▶ [Requirements]
Copy every line of the records below word for word, leaving out the pictures.
[START OF Records provided]
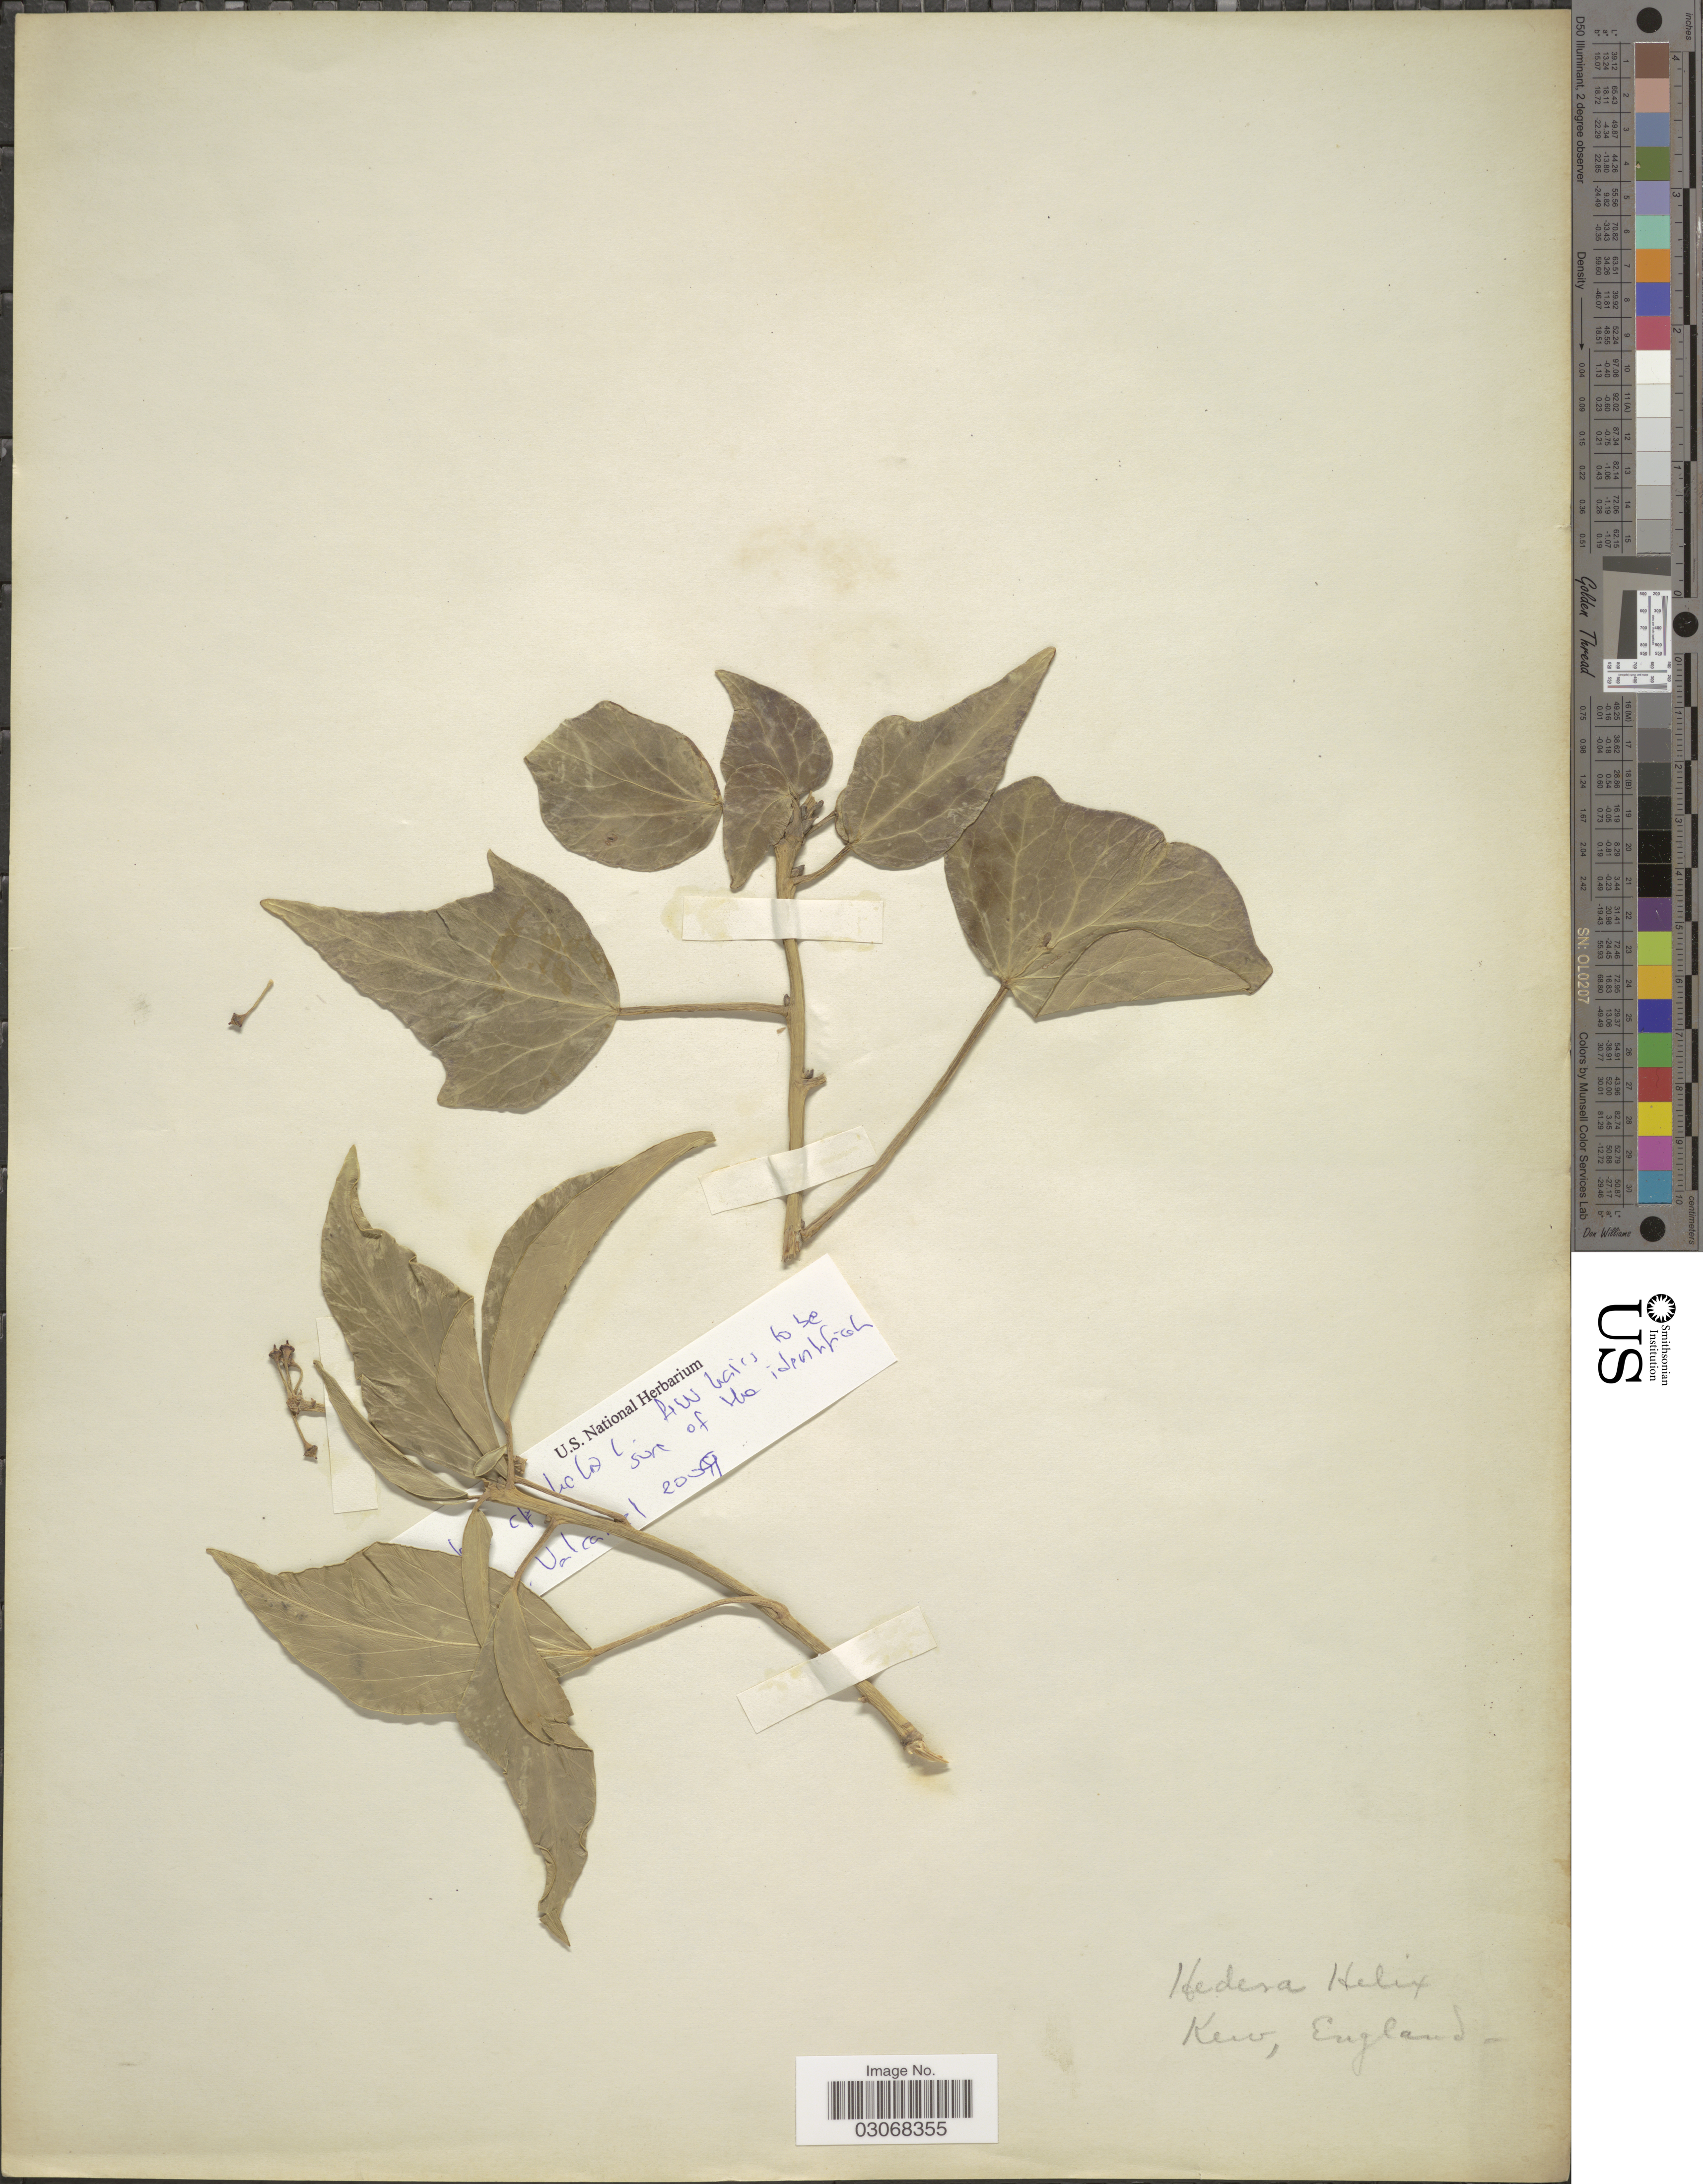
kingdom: Plantae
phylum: Tracheophyta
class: Magnoliopsida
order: Apiales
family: Araliaceae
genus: Hedera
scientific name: Hedera helix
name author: L.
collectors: Kew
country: United Kingdom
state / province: England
[END OF Records provided]
▶ [Reply]
kingdom: Plantae
phylum: Tracheophyta
class: Magnoliopsida
order: Apiales
family: Araliaceae
genus: Hedera
scientific name: Hedera helix
name author: L.
collectors: Kew
country: United Kingdom
state / province: England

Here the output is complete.